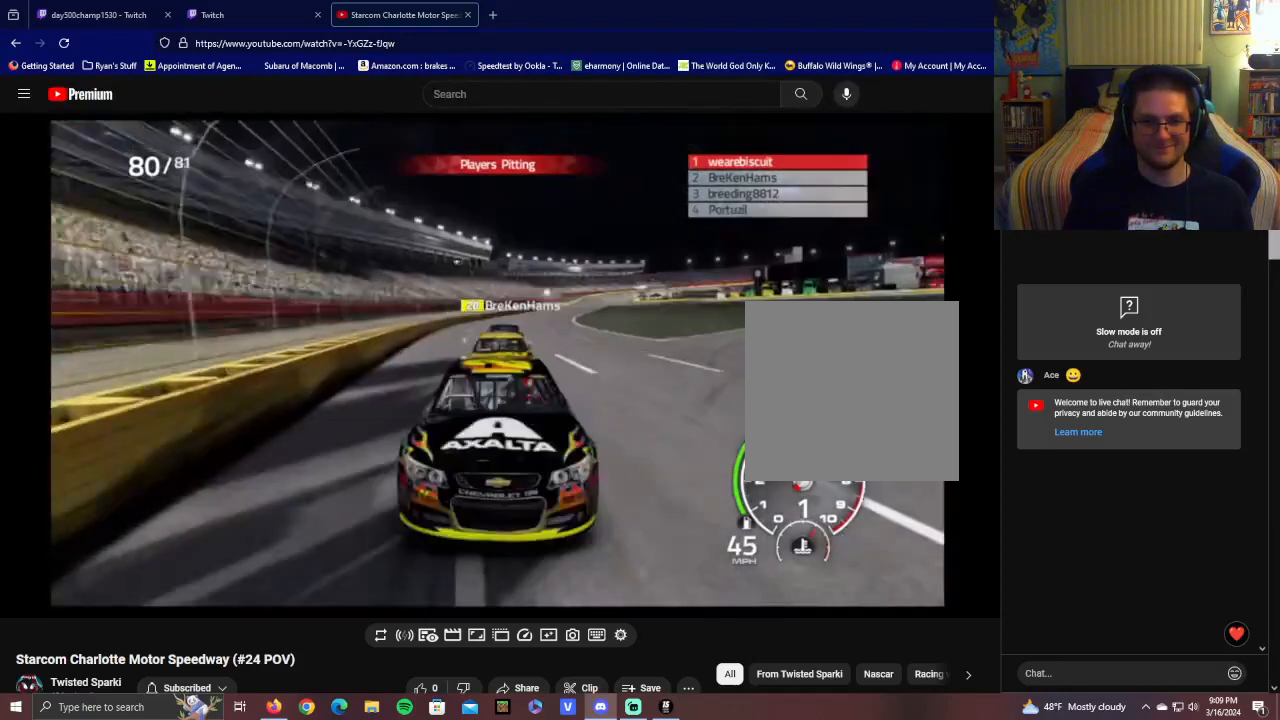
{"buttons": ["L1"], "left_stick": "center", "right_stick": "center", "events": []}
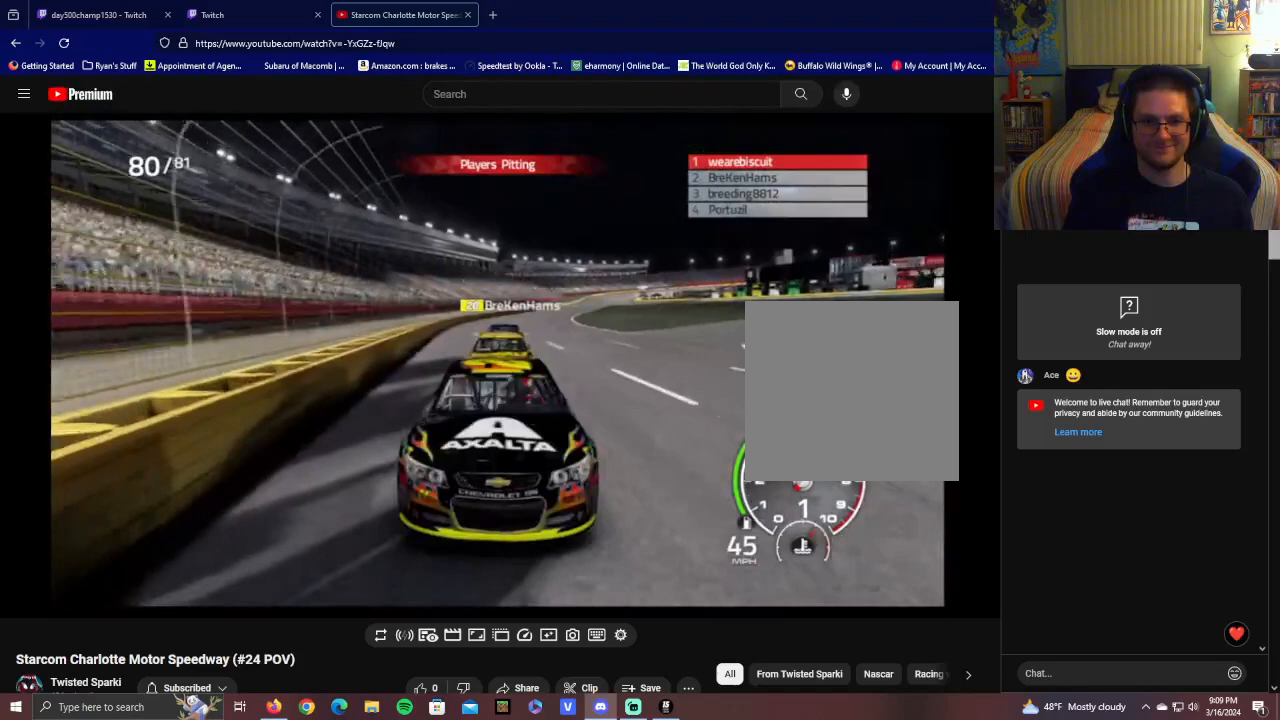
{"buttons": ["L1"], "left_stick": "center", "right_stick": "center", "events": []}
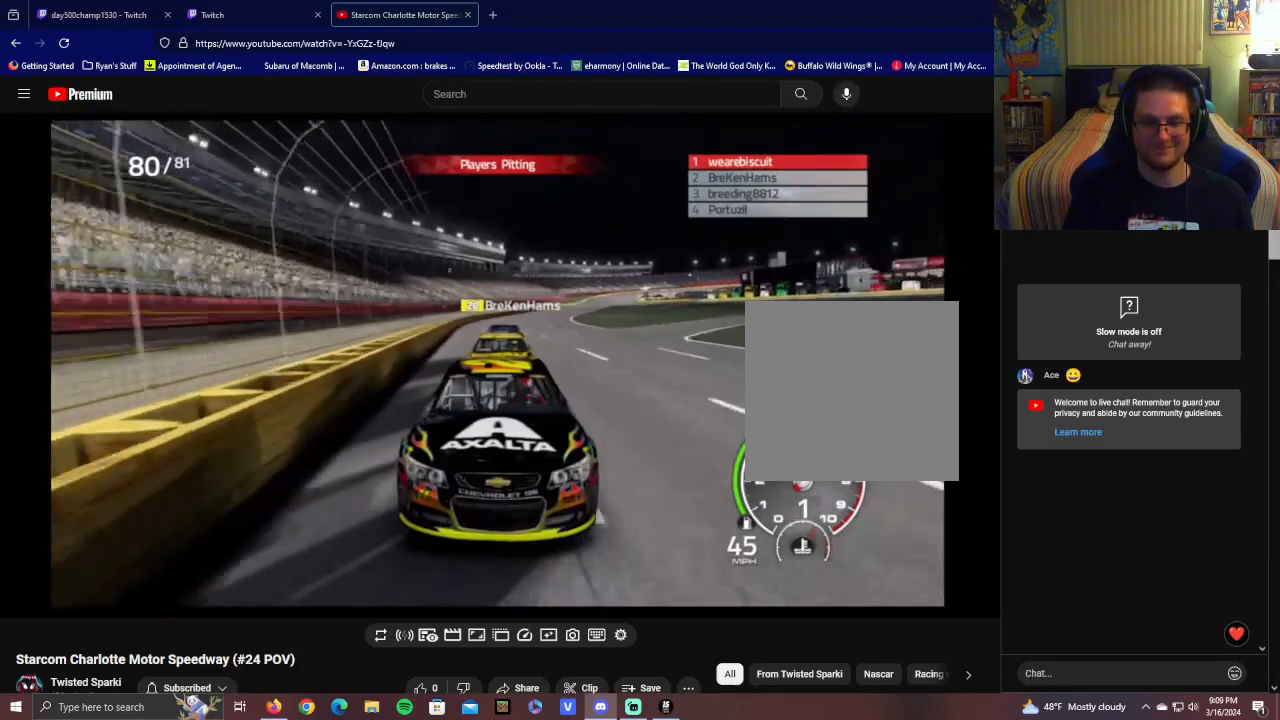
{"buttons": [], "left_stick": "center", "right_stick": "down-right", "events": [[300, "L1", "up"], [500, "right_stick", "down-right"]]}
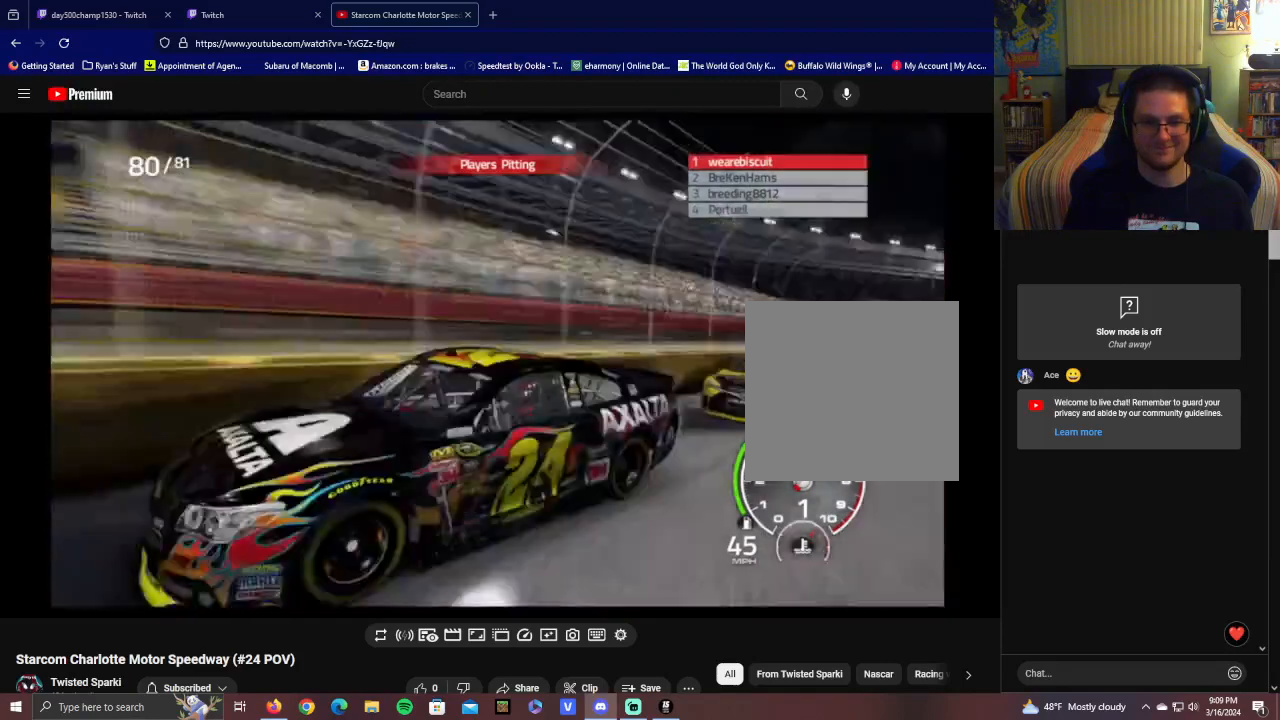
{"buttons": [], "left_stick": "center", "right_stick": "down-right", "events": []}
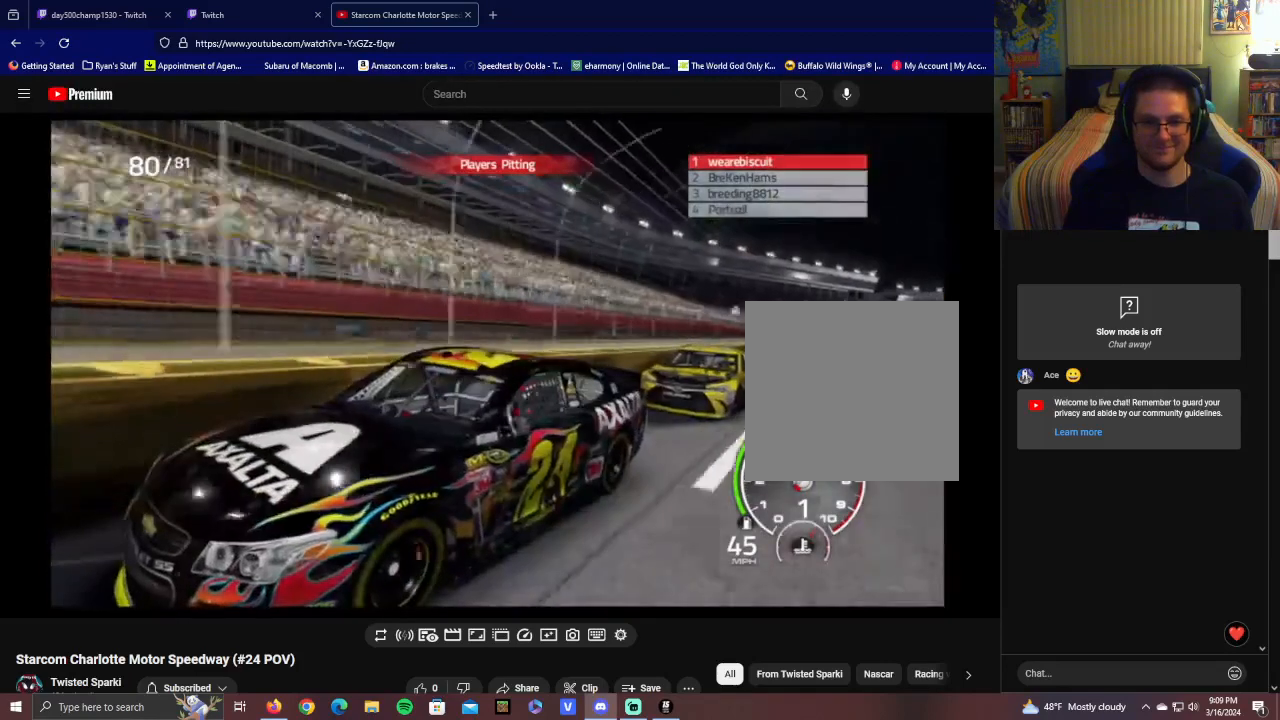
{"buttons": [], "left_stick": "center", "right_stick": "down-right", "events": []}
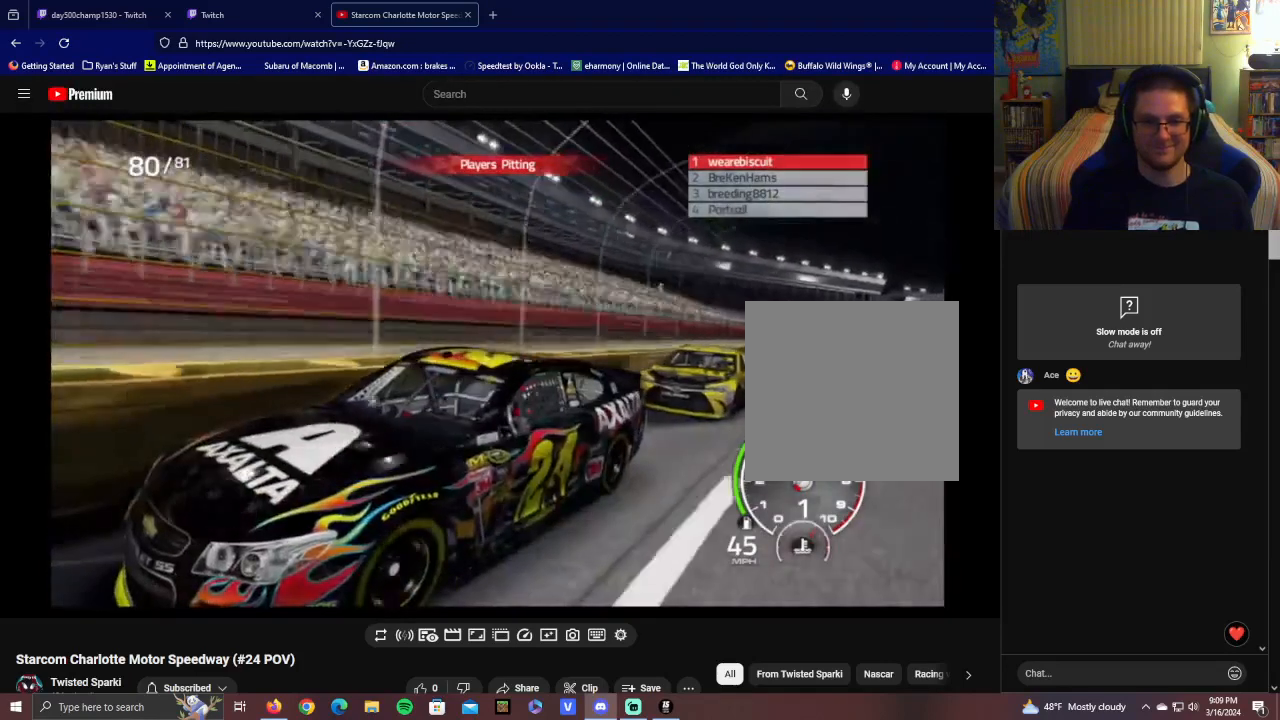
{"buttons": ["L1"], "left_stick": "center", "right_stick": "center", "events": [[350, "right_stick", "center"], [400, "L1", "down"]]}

◇ ◇ ◇ ◇

If the records include pictures, omit them and transcribe everything else exactly.

{"buttons": ["L1"], "left_stick": "center", "right_stick": "center", "events": []}
{"buttons": ["L1"], "left_stick": "center", "right_stick": "center", "events": []}
{"buttons": [], "left_stick": "center", "right_stick": "down-right", "events": [[300, "L1", "up"], [500, "right_stick", "down-right"]]}
{"buttons": [], "left_stick": "center", "right_stick": "down-right", "events": []}
{"buttons": [], "left_stick": "center", "right_stick": "down-right", "events": []}
{"buttons": ["L1"], "left_stick": "center", "right_stick": "center", "events": [[350, "right_stick", "center"], [400, "L1", "down"]]}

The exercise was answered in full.